Task description:
Count the lines in the items below that contain the word "нужно", with case counting. Give only the number.

Recorded information:

################

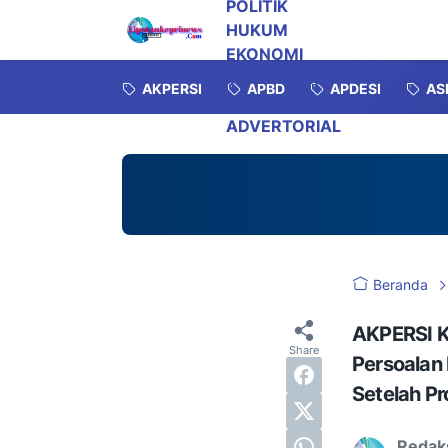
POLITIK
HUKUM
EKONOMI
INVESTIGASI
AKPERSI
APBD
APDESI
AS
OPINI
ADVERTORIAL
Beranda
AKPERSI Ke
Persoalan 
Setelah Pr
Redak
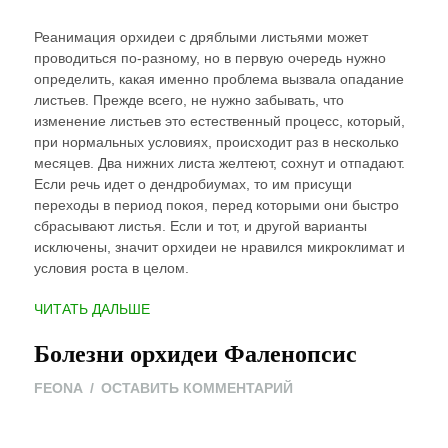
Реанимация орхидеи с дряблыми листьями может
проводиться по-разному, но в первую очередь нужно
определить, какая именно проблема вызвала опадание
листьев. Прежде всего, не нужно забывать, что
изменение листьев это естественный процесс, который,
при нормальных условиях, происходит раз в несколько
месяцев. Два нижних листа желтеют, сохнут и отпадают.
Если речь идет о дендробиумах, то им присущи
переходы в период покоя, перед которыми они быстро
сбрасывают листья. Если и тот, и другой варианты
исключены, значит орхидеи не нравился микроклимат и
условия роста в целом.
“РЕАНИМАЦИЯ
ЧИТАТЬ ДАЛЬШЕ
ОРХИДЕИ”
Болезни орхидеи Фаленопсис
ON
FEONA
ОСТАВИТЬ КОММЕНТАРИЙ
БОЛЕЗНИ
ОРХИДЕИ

################

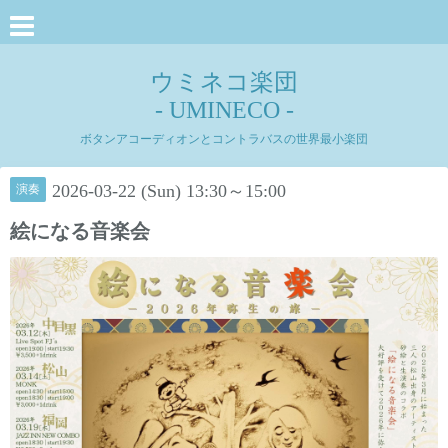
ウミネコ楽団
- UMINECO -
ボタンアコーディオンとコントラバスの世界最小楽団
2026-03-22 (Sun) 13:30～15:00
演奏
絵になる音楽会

################

Task output:
2